Transcript
Thanks for the question. It’s a good one. I know it can be a little bit confusing, but it’s also quite simple once we break it apart.
Weather is really the things we feel, the things we’re used to – rainfall, winds, maybe a hurricane if you live in that part of the world.
Climate is the things that move much slower and they are much bigger. So the easy ones to think about are things like sea level rise caused by the climate, which is warming slowly if you look around the whole globe. But it also includes things like the Gulf Coast of the United States gets some number of hurricanes per year, and Northern California doesn’t. So they have different climates when it comes to tropical cyclone frequencies and intensities.
The key thing is that the climate, even though it is changing slowly, controls a lot about the intensity and frequency of weather in your area – sort of the stuff you feel and also how that’s changing.
We have to consider both together when we’re thinking about climate change and how the impacts of climate change are going to change.

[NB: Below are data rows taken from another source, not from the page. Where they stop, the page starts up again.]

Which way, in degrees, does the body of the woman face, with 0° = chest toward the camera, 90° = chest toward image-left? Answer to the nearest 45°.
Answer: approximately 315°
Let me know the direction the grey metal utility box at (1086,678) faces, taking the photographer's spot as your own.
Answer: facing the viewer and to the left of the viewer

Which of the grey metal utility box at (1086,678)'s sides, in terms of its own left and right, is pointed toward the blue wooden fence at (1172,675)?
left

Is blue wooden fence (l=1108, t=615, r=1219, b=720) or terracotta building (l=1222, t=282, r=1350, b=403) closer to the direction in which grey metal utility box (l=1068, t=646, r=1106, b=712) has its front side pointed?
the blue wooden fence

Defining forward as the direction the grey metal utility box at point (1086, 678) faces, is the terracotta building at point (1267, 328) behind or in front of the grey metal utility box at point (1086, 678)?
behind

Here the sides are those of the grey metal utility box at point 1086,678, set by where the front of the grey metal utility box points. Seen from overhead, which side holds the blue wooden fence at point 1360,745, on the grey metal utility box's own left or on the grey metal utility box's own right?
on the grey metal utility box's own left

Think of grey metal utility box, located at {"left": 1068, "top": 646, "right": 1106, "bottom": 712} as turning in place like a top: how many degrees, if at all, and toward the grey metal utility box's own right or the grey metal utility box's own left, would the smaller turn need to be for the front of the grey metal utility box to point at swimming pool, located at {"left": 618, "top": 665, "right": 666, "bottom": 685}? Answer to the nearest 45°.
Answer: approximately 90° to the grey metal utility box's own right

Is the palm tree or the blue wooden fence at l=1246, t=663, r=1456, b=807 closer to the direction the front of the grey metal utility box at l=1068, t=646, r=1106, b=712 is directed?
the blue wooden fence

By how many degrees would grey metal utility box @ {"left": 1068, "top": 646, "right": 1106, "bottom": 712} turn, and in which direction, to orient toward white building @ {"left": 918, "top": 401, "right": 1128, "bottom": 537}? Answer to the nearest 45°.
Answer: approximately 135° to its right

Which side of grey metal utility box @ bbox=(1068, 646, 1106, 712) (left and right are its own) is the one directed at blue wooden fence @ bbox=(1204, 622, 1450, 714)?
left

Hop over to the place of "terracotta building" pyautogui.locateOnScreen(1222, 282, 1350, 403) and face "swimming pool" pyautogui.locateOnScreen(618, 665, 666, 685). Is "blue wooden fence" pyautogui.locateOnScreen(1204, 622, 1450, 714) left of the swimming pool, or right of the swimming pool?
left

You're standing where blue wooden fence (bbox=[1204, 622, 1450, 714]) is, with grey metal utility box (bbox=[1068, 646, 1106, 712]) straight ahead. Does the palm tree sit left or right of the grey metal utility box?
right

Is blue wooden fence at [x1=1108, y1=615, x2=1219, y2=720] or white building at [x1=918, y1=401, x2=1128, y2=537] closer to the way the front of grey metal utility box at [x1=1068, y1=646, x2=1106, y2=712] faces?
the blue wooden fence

So many of us are used to using apps to understand today’s weather, tomorrow’s weather, the weather in a week, and maybe even in some cases the weather in two weeks. Those aren’t climate. But what that looks like in your area or how that may be changing over time is determined by the climate.
Now the industry around weather is robust. There’s a lot of weather companies, like the apps you’re used to using, who are packaging lots of different data sources from public and private providers including themselves and giving you the weather.
Fewer of us are doing climate, and really focusing on climate than how the weather layers on top of the changing climate and how the weather is therefore changing in many ways.
So I hope that clears it up and I’ll look forward to seeing you again.